ASSIGNMENT: In the forum thread about grad_fn and indexing, reproduce the passage from "I understand the" up to and including "x = torch.tensor([[-100., 100.]])", swapping "numerical stability" for "overflow safety".

*** Opening of SELECTED PASSAGE ***

Why is my grad_fn changing when i index into the variable?

umangkaushik · August 15, 2022, 7:04am

in the above image, the top cell is showing my softmax predictions, but when i index into it (to get the preds for the first input) i am not getting the exact same numbers (as shown in the cell below).

i want to use integer array indexing for calculating the neg. log likelihood but since the preds are not same, the NLL is coming ‘inf’.

ptrblck · August 16, 2022, 3:28am

The grad_fn changes since indexing is a differentiable operation.

You are getting the same values, but the printing uses another format (e.g. -98.1084 instead of -9.8108e+01) since the range of the slice is smaller and wouldn’t benefit from the “scientific” format.

That’s not true and the -inf value is also in the original sm_pred tensor but just not displayed.

umangkaushik · August 16, 2022, 6:23am

i am re-implementing a notebook from 2019…this is the log_softmax function and the NLL function… i am just using the exact same code from the original notebook but still my preds are not the same… has any functionality used in these functions changed during these years???

ptrblck · August 16, 2022, 6:38am

I’m sure a lot of things were moved around between 2019 and now, but I don’t know the exact changes in your used operations.
However, your current manual log_softmax implementation is numerically not stable and I would recommend to use F.log_softmax which might be able to avoid the invalid outputs assuming the input does not contain any invalid values (it did before).

umangkaushik · August 16, 2022, 6:45am

Yeah i understand. But i am implementing it from scratch just to deepen my understanding of the pytorch library. At the end, i use the F.log_softmax function for all my projects.

ptrblck · August 16, 2022, 7:31am

I understand the idea, but in this case it would be your responsibility to check the numerical stability as your current implementation can create invalid outputs more easily:

def log_softmax(x):
    return (x.exp() / (x.exp().sum(-1,keepdim=True))).log()

x = torch.tensor([[-100., 100.]])
out = log_softmax(x)
print(out)
# tensor([[-inf, nan]])

out = F.log_softmax(x, dim=1)
print(out)
# tensor([[-200.,    0.]])

*** Close of SELECTED PASSAGE ***
*** Opening of DATASET EXCERPTS ***

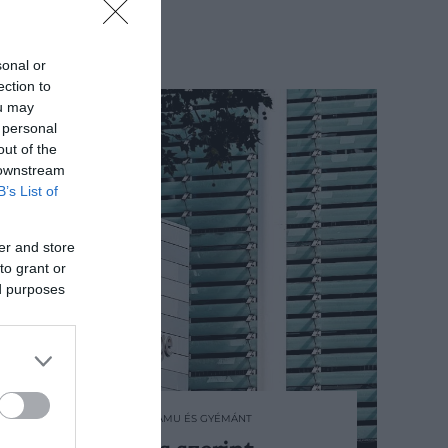
sonal or
ection to
ou may
 personal
out of the
 downstream
B’s List of
er and store
to grant or
ed purposes
2024. JÚNIUS 16. ● HAMU ÉS GYÉMÁNT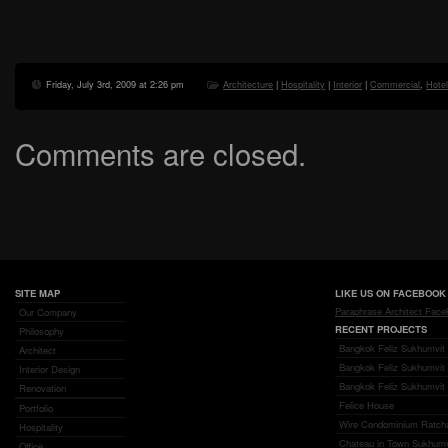
Friday, July 3rd, 2009 at 2:26 pm
Architecture
|
Hospitality
|
Interior
|
Commercial
,
Hote
Comments are closed.
SITE MAP
LIKE US ON FACEBOOK
Paraphrase Architect Fac
Our Company
RECENT PROJECTS
Philosophy
Bangkok Feliz Sukhumvit 
Architect
Bangkok Feliz Sukhumvit
Interior Design
Bangkok Feliz Sukhumvit 
Renovation
Felice House
Portfolio
Wire Condominium Ratch
Hospitality
Chateau in Town Sukhumv
Office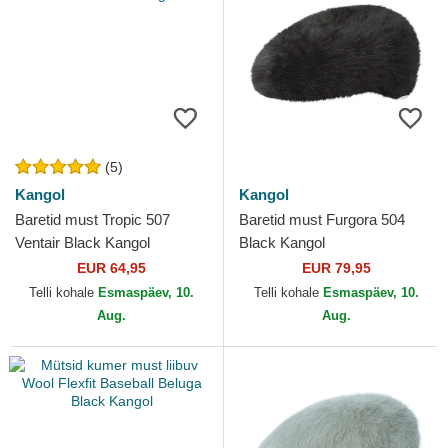
(5)
Kangol
Kangol
Baretid must Tropic 507
Baretid must Furgora 504
Ventair Black Kangol
Black Kangol
EUR 64,95
EUR 79,95
Telli kohale
Esmaspäev, 10.
Telli kohale
Esmaspäev, 10.
Aug.
Aug.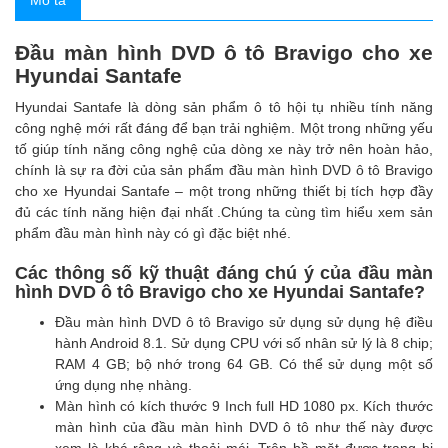
Mô tả
Đầu màn hình DVD ô tô Bravigo cho xe
Hyundai Santafe
Hyundai Santafe là dòng sản phẩm ô tô hội tụ nhiều tính năng
công nghệ mới rất đáng để bạn trải nghiệm. Một trong những yếu
tố giúp tính năng công nghệ của dòng xe này trở nên hoàn hảo,
chính là sự ra đời của sản phẩm đầu màn hình DVD ô tô Bravigo
cho xe Hyundai Santafe – một trong những thiết bị tích hợp đầy
đủ các tính năng hiện đại nhất .Chúng ta cùng tìm hiểu xem sản
phẩm đầu màn hình này có gì đặc biệt nhé.
Các thông số kỹ thuật đáng chú ý của đầu màn
hình DVD ô tô Bravigo cho xe Hyundai Santafe?
Đầu màn hình DVD ô tô Bravigo sử dụng sử dụng hệ điều
hành Android 8.1. Sử dụng CPU với số nhân sử lý là 8 chip;
RAM 4 GB; bộ nhớ trong 64 GB. Có thể sử dụng một số
ứng dụng nhẹ nhàng.
Màn hình có kích thước 9 Inch full HD 1080 px. Kích thước
màn hình của đầu màn hình DVD ô tô như thế này được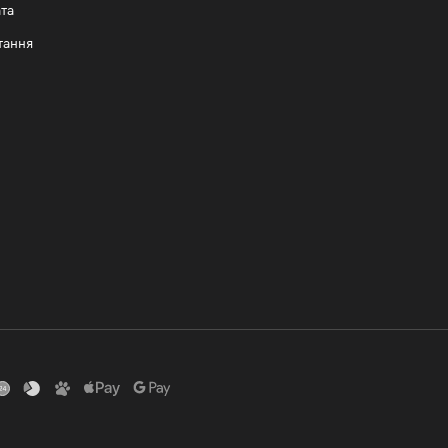
та
тання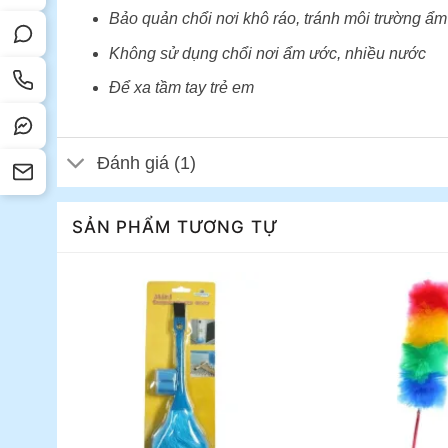
Bảo quản chổi nơi khô ráo, tránh môi trường ẩm
Không sử dụng chổi nơi ẩm ước, nhiều nước
Để xa tầm tay trẻ em
Đánh giá (1)
SẢN PHẨM TƯƠNG TỰ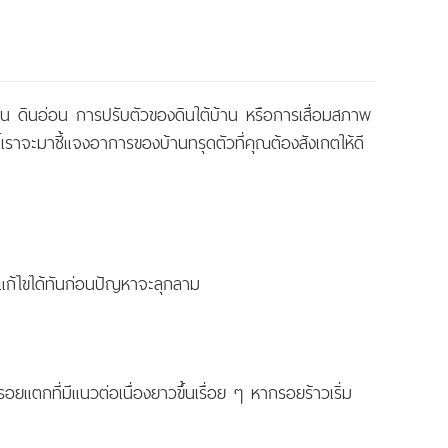
ช่น ดินอ่อน การปรับตัวของดินใต้บ้าน หรือการเสื่อมสภาพ
ราจะมาชี้แจงอาการของบ้านทรุดตัวที่คุณต้องสังเกตให้ดี
นแก้ไขได้ทันก่อนปัญหาจะลุกลาม
ตกที่มีแนวต่อเนื่องยาวขึ้นเรื่อย ๆ หากรอยร้าวเริ่ม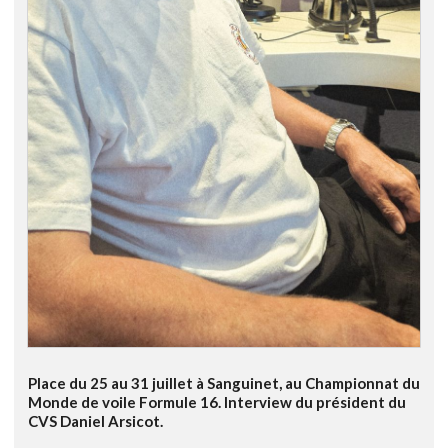
Place du 25 au 31 juillet à Sanguinet, au Championnat du
Monde de voile Formule 16. Interview du président du
CVS Daniel Arsicot.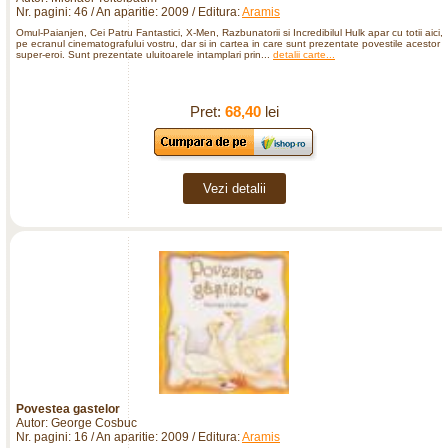
Nr. pagini: 46 / An aparitie: 2009 / Editura:
Aramis
Omul-Paianjen, Cei Patru Fantastici, X-Men, Razbunatorii si Incredibilul Hulk apar cu totii aici,
pe ecranul cinematografului vostru, dar si in cartea in care sunt prezentate povestile acestor
super-eroi. Sunt prezentate uluitoarele intamplari prin...
detalii carte...
Pret:
68,40
lei
Vezi detalii
Povestea gastelor
Autor: George Cosbuc
Nr. pagini: 16 / An aparitie: 2009 / Editura:
Aramis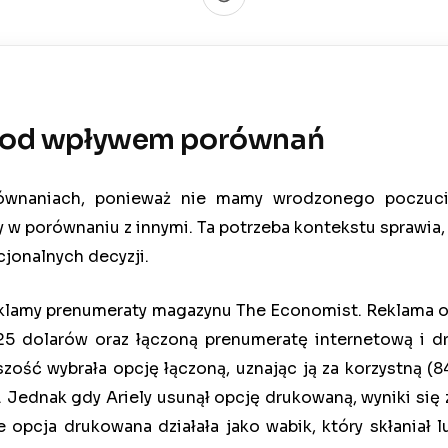
e pod wpływem porównań
równaniach, ponieważ nie mamy wrodzonego poczuci
 w porównaniu z innymi. Ta potrzeba kontekstu sprawia,
cjonalnych decyzji.
reklamy prenumeraty magazynu The Economist. Reklama o
25 dolarów oraz łączoną prenumeratę internetową i dr
zość wybrała opcję łączoną, uznając ją za korzystną (8
Jednak gdy Ariely usunął opcję drukowaną, wyniki się 
e opcja drukowana działała jako wabik, który skłaniał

*** Close of DATASET EXCERPTS ***

TASK OUTPUT:
I understand the idea, but in this case it would be your responsibility to check the overflow safety as your current implementation can create invalid outputs more easily:

def log_softmax(x):
    return (x.exp() / (x.exp().sum(-1,keepdim=True))).log()

x = torch.tensor([[-100., 100.]])